PINKNEY: He could not find a job. I mean, there were literally signs in windows that said, Jews need not apply. Ezra was born with the name Jacob Jack Ezra Katz. When he saw those signs, he changed his name to Ezra Jack Keats.

NEARY: Eventually, Keats got a job as an illustrator. At some point, he saw a series of photos of a little black boy in Life magazine. He held on to those pictures for 20 years.

PINKNEY: And then he gets an invitation to create his own children's book. And he said, this is the boy I'm going to use as the star of my own children's book.

NEARY: In her book, "A Poem For Peter," Pinkney describes Keats' life and the creation of Peter in verse.

PINKNEY: (Reading) Brown sugar boy in a blanket of white, bright as the day you came onto the page, from the hand of a man whose life and times and hardships and heritage and heroes and heart and soul led him to you.

NEARY: "The Snowy Day," with its beautiful illustrations, was an instant hit. But Deborah Pope, executive director of the Ezra Jack Keats Foundation, says there was also a backlash against Keats because he was white.

DEBORAH POPE: Ezra was criticized for presuming to be able to write about a black child.

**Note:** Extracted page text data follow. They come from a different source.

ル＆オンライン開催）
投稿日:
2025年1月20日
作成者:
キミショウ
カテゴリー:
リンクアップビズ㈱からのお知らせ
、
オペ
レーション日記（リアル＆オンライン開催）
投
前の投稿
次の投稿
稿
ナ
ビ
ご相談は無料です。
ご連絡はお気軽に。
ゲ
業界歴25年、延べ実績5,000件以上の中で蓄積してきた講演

NEARY: Pope says Keats offered a simple explanation for creating a book with a black child as its central character.

POPE: I put these characters into my books because they're there. They've always been there, but we've never seen them. We need to see them.

NEARY: And, Pope says, children of color still need to see themselves in books and other media, which is why she helped produce the animated version of "The Snowy Day."

(SOUNDBITE OF FILM, "THE SNOWY DAY")

LAURENCE FISHBURNE: (As narrator) Peter picks up a handful of snow - and another and still another. He packs it round and firm and puts the snowball in his pocket for later.

REGINA KING: (As Mom) Peter.

NEARY: Many years ago, Ezra Jack Keats saw a need and filled it. That need, says Andrea Davis Pinkney, still exists.

PINKNEY: We need more Peters. We need more stories that are universal in nature and that appeal to all children just because of their beauty and whimsy and fun and discovery.

NEARY: Lynn Neary, NPR News, Washington.